U.S. Army, Pacific, recently unveiled a new fleet of 16 hydrogen fuel cell vehicles that the military services in Hawaii are testing in an effort to research more efficient clean and renewable energy sources and reduce the U.S. military’s dependence on petroleum.

“The Army continues to investigate technologies and partnerships that give the United States a decisive advantage,” said Lt. Gen. Francis J. Wiercinski, commanding general of U.S. Army, Pacific. “These fuel cell vehicles will help move the U.S. Army in the Pacific toward a sustainable path that reduces energy security challenges and strengthens our energy independence.”

During a February ceremony at Palm Circle at Fort Shafter, Hawaii, officials from various services government leaders, including U.S. Senator Daniel Inouye, Lt. Gov. Brian Schatz, Honolulu Mayor Peter Carlisle, and industry partners demonstrated the use of the 16 General Motors hydrogen fuel cell vehicles. The vehicles are funded by the Army Tank Automotive Research Development Engineering Center (TARDEC), Office of Naval Research and Air Force Research Laboratories and are being tested in Hawaii’s ideal climate for real-world conditions reflecting the needs of each service.

Army

James Muldoon, science officer with the U.S. Army, Pacific, explains hydrogen fuel cell technology to Sen. Daniel Inouye Feb. 22 during a commissioning ceremony at Fort Shafter, Hawaii. Credit: U.S. Army, Pacific

George Ka’iliwai, director of Resources and Assessment for U.S. Pacific Command said, “Our pursuit of alternative energy is closely tied to our commitment to continually adapt to an ever-changing security environment. Defense relationships and military approaches alone can’t solve all of our energy challenges, but they underpin the initiatives we’re taking within the Department of Defense to reduce the dependence on foreign sources of energy.”

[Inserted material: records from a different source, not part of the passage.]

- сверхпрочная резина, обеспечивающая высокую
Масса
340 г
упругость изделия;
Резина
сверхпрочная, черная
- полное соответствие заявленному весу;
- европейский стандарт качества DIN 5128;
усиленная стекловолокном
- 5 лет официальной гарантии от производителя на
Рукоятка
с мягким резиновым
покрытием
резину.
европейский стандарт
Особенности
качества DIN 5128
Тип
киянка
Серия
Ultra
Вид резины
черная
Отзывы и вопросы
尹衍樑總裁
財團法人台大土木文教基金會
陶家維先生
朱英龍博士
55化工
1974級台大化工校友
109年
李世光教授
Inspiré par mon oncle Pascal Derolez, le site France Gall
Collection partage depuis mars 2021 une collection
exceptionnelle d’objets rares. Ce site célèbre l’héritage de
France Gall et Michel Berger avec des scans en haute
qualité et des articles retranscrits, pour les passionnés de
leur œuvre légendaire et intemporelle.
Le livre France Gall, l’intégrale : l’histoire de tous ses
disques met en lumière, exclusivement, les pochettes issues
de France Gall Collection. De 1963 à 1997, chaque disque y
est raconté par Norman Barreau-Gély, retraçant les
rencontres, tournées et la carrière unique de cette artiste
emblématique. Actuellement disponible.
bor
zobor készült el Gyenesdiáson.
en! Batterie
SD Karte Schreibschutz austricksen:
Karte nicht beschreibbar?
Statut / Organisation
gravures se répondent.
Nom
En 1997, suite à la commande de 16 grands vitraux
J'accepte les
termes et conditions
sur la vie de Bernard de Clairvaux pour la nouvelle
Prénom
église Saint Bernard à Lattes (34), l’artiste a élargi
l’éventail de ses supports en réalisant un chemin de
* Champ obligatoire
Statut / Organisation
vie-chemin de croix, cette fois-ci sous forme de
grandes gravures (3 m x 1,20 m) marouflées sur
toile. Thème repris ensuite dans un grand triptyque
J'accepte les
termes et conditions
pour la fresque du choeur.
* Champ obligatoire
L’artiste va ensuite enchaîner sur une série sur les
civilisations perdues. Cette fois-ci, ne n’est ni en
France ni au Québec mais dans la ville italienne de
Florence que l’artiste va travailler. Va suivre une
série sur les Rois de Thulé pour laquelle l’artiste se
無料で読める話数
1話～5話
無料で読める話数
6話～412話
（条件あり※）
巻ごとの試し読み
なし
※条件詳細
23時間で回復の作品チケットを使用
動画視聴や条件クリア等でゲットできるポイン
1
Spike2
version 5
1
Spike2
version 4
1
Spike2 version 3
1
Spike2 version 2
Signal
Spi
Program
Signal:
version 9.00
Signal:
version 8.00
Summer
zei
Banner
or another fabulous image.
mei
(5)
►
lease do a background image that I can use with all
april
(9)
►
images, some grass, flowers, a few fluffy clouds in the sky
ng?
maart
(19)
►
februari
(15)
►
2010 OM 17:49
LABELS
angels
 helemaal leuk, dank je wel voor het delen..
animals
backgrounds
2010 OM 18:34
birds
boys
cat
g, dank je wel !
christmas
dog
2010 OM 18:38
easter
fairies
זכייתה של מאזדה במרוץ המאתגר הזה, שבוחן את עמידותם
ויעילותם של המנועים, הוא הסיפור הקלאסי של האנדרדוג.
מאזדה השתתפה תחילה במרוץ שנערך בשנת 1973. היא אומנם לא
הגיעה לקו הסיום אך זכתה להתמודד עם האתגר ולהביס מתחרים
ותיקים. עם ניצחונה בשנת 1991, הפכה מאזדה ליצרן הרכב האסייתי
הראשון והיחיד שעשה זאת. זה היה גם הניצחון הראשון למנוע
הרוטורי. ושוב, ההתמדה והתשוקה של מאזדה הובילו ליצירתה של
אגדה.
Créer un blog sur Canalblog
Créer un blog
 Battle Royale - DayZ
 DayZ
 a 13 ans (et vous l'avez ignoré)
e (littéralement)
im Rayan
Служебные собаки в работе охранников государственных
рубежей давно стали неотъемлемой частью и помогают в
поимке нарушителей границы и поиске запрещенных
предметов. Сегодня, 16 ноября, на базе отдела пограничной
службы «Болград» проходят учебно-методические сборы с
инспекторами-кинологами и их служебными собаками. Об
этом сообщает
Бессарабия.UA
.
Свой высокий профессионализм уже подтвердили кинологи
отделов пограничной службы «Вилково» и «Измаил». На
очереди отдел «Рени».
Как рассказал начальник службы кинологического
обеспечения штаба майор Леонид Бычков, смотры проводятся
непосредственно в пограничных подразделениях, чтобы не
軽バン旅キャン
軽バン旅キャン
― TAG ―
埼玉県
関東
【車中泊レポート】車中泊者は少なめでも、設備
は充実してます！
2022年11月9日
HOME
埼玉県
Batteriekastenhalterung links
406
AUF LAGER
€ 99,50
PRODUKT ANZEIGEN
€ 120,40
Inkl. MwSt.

The new fleet of fuel cell vehicles serves as the test platform powered by renewable hydrogen, travels up to 200 miles on a single charge, refuels in five minutes and produces zero emissions.
“The test data collected will be analyzed to make fuel cell technology practical in future operational platforms,” said James Muldoon, science officer with the U.S. Army, Pacific.

The U.S. Army actively seeks and supports industry partnerships to increase compatible renewable energy development. Fielding of military fuel cell vehicles with the Army, Navy, Air Force and Marines is the latest effort of the Hawaii Hydrogen Initiative, a partnership among 13 agencies, companies and universities.

“Once the key hydrogen infrastructure elements are proven in Hawaii, other states can adopt a similar approach,” said Charles Freese, executive director of global fuel cell activities for General Motors, a founding partner of the Hawaii Hydrogen Initiative. “The military is paving the way, demonstrating the practicality and applicability of this technology.”